Creative minds might lack a robust budget, ample resources, and sharp focus, but never ideas, never passion. Share on X

Managing multiple ideas and a project list that keeps growing and growing should be a daily priority. If left unattended, it has the potential to become an overwhelming mountain of what-ifs, a ticking bomb of self-sabotage. You don’t want that. That list had value. You want those idea-seeds to turn into project-trees and your intangibles into tangibles.

The key thing to remember is every idea and every project has valuable potential at its core.

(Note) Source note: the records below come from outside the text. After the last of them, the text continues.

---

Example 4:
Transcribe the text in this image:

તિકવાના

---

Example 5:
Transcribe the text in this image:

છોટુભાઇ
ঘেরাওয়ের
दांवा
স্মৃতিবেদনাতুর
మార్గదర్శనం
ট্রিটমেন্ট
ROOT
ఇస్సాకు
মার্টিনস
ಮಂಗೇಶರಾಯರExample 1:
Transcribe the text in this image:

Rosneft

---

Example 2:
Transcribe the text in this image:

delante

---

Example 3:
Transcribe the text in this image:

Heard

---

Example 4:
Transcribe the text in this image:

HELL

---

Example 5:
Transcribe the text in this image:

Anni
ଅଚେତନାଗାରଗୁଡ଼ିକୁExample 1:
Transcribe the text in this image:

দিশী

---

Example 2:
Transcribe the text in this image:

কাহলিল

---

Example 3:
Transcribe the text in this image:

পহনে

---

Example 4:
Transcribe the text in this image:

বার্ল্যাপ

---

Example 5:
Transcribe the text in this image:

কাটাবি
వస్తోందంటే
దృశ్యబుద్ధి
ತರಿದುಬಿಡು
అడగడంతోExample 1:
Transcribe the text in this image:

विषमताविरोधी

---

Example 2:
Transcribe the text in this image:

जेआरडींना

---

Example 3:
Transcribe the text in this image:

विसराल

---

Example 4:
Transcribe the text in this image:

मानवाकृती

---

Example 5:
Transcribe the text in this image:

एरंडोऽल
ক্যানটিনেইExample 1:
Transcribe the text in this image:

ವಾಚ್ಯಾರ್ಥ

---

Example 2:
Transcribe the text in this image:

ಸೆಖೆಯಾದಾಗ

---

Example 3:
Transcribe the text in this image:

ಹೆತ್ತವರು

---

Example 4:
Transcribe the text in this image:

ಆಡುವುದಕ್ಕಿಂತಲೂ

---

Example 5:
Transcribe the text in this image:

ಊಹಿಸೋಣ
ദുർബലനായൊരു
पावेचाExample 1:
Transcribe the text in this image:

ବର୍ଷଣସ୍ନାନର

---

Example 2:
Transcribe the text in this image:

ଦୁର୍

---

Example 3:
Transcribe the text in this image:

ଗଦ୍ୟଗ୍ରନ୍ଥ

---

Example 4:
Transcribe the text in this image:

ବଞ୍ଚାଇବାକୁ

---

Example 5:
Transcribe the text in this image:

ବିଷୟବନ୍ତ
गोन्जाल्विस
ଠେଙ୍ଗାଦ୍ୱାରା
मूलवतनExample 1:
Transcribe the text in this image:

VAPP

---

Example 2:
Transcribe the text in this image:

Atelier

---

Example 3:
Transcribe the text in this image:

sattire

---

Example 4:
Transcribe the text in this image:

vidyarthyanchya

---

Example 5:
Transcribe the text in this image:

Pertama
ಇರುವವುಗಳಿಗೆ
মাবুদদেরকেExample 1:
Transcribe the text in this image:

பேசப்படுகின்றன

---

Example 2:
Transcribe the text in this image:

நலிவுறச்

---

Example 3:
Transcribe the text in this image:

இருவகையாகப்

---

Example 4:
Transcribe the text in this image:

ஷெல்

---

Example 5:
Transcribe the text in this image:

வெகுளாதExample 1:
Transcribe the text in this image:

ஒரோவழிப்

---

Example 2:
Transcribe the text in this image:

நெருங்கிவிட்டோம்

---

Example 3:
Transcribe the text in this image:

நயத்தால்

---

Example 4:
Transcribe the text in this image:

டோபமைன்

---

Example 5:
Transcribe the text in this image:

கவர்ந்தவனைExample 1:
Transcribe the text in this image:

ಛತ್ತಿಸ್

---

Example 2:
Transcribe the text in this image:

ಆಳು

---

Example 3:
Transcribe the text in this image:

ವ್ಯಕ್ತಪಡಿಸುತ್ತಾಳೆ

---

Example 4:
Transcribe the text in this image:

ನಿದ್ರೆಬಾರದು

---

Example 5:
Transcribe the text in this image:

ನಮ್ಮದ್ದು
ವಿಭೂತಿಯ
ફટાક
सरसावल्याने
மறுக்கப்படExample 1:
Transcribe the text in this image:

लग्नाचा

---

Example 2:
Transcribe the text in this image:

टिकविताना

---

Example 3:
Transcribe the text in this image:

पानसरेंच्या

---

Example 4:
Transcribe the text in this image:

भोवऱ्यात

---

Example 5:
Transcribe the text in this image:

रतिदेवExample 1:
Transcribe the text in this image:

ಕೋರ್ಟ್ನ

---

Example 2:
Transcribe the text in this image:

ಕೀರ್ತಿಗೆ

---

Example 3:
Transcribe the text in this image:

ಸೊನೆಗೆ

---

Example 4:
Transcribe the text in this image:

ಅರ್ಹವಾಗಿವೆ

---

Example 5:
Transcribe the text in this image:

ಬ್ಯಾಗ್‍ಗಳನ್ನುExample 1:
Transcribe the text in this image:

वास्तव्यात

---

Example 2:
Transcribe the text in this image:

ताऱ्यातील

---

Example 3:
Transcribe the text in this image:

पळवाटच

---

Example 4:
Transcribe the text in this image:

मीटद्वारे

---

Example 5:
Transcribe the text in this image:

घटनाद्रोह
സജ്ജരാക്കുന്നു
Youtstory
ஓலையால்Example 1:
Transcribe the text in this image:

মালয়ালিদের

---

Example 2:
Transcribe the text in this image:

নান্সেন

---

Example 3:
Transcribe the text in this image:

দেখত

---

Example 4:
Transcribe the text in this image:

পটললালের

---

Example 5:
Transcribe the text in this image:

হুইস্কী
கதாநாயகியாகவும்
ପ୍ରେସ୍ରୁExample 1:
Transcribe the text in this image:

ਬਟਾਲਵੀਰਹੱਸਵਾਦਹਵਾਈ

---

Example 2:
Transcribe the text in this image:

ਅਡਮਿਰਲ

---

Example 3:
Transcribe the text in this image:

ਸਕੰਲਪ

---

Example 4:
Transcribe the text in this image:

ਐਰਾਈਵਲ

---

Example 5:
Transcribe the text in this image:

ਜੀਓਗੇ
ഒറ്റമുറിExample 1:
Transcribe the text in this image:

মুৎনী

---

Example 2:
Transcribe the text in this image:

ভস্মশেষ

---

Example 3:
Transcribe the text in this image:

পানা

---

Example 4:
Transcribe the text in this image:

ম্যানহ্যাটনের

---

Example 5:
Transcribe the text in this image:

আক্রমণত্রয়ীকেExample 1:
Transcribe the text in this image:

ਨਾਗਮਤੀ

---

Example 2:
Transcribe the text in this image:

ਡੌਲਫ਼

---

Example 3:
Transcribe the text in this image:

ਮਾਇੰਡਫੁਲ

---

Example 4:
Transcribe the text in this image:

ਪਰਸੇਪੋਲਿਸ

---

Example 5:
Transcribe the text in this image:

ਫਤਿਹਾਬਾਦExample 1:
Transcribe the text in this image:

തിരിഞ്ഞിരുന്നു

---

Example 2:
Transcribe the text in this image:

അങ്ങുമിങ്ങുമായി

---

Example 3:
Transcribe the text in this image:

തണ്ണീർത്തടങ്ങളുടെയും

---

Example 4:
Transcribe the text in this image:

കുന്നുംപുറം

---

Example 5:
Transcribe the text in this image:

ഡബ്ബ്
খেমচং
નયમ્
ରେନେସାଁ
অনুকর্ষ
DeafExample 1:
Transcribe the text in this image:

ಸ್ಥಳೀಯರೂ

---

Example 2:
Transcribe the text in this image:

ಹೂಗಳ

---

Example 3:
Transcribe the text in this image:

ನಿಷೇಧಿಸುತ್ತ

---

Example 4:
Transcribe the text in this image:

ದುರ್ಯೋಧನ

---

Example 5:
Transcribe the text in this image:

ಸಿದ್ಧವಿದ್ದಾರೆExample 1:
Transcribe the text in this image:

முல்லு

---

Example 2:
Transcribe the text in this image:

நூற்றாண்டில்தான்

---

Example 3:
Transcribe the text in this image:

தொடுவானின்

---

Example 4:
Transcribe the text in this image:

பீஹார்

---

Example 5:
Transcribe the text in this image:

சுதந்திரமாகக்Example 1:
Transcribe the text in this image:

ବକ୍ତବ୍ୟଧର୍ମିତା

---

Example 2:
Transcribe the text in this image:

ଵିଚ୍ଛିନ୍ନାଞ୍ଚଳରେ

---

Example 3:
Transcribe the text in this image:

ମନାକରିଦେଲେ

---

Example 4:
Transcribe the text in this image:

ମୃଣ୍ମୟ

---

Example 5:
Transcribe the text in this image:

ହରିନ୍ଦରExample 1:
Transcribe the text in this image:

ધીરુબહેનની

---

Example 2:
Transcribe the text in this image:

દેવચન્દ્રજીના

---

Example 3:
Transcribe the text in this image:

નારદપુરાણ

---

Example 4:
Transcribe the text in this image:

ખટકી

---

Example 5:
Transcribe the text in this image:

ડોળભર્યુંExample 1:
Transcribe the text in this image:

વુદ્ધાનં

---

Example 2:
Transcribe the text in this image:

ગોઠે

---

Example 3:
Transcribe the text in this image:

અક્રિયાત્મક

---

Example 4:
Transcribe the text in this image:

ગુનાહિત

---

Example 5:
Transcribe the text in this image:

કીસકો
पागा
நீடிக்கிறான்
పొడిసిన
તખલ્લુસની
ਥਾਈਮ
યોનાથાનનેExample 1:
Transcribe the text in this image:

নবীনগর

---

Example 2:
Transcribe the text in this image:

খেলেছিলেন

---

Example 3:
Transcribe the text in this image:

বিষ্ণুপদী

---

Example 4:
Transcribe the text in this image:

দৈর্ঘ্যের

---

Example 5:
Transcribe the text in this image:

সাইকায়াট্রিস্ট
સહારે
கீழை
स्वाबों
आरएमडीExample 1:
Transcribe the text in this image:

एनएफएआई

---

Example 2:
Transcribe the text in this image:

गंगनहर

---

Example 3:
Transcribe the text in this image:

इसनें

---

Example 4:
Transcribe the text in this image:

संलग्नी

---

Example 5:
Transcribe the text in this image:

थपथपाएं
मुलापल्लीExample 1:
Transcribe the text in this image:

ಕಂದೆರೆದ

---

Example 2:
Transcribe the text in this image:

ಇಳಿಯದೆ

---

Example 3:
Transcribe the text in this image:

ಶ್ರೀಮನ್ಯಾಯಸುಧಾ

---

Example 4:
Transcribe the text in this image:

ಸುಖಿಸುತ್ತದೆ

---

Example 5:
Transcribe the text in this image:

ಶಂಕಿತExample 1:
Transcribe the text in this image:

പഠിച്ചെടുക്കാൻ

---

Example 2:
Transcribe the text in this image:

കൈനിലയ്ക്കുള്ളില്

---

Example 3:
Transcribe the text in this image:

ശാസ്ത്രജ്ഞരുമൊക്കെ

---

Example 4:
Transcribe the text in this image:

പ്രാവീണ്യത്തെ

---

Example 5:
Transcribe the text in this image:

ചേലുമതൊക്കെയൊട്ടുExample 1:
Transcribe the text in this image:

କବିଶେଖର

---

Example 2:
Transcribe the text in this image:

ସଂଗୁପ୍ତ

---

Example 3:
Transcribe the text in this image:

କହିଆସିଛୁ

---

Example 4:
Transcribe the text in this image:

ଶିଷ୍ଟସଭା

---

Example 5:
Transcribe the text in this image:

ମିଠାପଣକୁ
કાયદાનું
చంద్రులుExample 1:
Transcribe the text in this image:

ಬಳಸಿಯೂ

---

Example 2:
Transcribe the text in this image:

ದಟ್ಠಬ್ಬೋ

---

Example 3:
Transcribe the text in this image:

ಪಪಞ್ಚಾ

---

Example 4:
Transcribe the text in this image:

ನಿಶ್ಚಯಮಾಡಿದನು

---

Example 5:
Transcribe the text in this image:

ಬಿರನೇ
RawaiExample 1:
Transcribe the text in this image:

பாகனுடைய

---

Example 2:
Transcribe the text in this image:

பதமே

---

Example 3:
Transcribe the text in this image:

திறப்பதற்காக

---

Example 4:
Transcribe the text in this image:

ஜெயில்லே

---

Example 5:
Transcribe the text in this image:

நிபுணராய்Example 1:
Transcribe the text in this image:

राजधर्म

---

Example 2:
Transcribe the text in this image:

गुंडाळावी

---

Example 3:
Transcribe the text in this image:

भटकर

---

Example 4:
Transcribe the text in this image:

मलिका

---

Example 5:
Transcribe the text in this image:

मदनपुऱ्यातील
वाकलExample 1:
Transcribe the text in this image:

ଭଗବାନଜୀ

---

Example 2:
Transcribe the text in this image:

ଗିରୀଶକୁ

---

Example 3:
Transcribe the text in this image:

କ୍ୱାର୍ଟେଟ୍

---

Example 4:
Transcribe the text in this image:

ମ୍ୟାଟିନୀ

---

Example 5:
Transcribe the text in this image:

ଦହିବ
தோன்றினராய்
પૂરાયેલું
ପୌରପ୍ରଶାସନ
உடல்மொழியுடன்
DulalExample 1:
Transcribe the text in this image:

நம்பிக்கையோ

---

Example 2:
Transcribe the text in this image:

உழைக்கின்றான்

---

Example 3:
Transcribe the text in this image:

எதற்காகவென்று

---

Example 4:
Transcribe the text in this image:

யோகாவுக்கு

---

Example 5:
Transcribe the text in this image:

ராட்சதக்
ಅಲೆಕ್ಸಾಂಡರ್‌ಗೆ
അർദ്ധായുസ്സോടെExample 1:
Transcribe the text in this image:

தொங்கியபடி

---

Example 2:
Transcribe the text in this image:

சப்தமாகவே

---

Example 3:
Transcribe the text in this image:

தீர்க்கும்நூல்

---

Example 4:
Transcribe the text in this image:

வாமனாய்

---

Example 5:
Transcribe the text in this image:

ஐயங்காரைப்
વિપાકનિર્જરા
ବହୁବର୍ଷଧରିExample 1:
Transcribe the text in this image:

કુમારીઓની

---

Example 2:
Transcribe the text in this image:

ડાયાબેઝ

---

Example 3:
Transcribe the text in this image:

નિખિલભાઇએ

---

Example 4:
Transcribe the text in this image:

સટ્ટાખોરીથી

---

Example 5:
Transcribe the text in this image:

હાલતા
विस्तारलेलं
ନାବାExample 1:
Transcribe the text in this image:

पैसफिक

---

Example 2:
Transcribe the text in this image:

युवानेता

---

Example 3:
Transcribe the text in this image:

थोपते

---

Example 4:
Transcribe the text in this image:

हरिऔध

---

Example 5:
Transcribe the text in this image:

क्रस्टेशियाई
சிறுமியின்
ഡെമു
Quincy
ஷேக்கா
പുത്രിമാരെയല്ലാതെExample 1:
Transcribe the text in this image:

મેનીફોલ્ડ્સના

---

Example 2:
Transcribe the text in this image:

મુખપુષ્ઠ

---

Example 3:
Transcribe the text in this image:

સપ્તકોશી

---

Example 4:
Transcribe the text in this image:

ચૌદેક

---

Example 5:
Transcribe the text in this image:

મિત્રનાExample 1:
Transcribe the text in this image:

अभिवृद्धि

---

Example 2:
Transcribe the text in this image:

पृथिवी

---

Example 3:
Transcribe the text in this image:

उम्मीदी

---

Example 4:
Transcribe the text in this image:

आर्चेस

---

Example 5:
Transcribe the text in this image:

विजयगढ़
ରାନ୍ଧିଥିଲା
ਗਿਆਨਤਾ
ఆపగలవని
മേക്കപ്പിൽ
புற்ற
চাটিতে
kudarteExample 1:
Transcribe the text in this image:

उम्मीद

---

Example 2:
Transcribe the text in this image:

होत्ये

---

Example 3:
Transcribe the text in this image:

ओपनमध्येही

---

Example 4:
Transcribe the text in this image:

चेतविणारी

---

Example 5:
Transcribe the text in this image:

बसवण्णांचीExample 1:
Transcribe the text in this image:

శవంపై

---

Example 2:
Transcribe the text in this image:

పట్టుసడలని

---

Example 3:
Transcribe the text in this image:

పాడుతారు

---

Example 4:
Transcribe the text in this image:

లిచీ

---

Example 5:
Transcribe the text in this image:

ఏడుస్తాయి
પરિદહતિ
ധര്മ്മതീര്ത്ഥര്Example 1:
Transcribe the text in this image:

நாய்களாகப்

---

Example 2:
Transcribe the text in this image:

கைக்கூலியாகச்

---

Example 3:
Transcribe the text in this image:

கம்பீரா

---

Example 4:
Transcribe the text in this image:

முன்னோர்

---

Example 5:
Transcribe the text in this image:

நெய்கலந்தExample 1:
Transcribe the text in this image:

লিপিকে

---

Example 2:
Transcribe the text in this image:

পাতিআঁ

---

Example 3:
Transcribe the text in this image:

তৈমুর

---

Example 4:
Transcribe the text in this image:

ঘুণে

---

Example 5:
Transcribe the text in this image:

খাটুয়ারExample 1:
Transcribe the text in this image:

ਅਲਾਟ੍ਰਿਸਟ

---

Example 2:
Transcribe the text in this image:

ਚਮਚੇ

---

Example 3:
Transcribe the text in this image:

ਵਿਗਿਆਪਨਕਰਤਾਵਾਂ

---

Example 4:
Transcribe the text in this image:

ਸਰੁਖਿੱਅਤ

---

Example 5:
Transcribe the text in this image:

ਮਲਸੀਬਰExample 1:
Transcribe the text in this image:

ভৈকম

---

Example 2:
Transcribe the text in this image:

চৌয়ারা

Let’s assess that expansive list and tackle it head-on with two of my favorite strategies to take overwhelm down:

Do like Caesar.

When that list of ideas and working projects start getting out of hand, cut it in chunks! Divide and you’ll conquer, is as simple as that. This can be done by implementing a priority system or grid to place each idea in its corresponding bucket, each project in it appropriate timetable. When we attempt to bite the whole pie, when we are constantly looking at the big picture of things we have not accomplished, anxiety, negativity, and self-sabotage start kicking in.

Aim for MVP.

What’s the minimum level of quality your product (project) has to achieve to make it viable to the public, your visitors, followers, customers, and clients? Once you’ve prioritized those projects, work on the first thing on your new and improved list until you achieve MVP. Then, put it to the test and move on to the next project.

Other simple creative tactics to tackle that never-ending project list:

  • Edit: To leave room for what’s really viable to grow we need to weed out the ideas and projects that are simply not worth our attention, focus and time. We must assess our ideas and projects objectively or ask a friend or colleague for feedback, this way we could begin testing the validity and viability of ideas and only keep those that go through a gantlet of research, experimentation, and feedback.
  • Mash: Ideas and projects that come to us independently have an amazing way of coming together. Assess which ideas in your list could actually be part of a single project, which projects could actually be different versions of one and the same! When we assess our ideas and projects through a big picture lens and aim to make connections, we can get new sparks of inspiration to happen.
  • Delete: Don’t be afraid to say goodbye to an idea or project. Be ready and willing to shed that which no longer serves you, drags you… There’s no shame in turn around when you have a feeling (or know for sure) you are going in the wrong direction.

Every single project on your list can be achieved with a bit of flexibility, imagination and creativity. If you let them evolve, mash, they might become even better than you originally anticipated!